Nationhood and the Nationalism debate

The idea of a Nation-state though not much more than 200 years old is very much the norm in the world we live in today. Nations have a Constitution which define the structure and framework within which they function. But what has been the basis of Nationhood? In a majority of cases it is ethnicity and / or the sharing of a common language. In the rare case it has been religion. India though, has enough diversity represented by languages, dialects, castes, religions etc. to constitute an entire continent!! What it derives its Nationhood from is its history as a civilisation. Its diversity makes it rich but also vulnerable.
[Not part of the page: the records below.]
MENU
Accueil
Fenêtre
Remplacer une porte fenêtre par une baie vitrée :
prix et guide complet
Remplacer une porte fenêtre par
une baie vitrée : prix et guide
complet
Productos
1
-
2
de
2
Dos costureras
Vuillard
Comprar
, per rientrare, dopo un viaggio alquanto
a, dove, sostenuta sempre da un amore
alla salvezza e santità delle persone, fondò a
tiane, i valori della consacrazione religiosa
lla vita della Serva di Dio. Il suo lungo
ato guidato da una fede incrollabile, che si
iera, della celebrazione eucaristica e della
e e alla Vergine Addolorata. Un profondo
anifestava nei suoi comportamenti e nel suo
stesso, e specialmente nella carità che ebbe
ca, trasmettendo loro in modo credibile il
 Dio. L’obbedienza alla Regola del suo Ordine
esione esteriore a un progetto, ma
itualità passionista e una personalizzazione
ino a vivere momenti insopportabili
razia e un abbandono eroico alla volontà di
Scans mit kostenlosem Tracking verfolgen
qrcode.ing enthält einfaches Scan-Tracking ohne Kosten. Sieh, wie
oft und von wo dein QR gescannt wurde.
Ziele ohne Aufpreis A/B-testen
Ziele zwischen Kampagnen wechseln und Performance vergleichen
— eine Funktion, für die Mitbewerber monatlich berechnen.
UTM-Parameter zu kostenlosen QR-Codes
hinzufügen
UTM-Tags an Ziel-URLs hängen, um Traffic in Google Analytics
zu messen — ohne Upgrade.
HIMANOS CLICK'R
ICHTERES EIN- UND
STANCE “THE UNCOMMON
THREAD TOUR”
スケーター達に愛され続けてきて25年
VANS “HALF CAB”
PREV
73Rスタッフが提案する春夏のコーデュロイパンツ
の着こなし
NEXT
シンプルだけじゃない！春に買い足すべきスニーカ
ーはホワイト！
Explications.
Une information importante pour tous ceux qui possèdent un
Not only has she been partitioned once (though before her formal Nationhood), but what has happened in Kashmir, Punjab, Assam and the North east since independence isn’t distant history. These happenings aren’t just illustrations of her soft underbelly, but also a reminder that there are sufficient forces prepared to exploit it. What a section of the Left has been doing for a number of years in the JNU and what Owaisi has done by raising the ‘Bharat Mata ki Jai’ controversy has that one common strand. They are using Freedom of Speech as a right under the Constitution to challenge the fundamental basis of India’s Nationhood. The Indian State can certainly function more efficiently and more justly under the Constitution. Many lessons have been learnt and many will be learned in time to come, but no Right can be exploited to challenge its very existence. The Freedom of Speech argument in this instance is spurious and its juxtaposition with Nationalism is nothing short of sinister.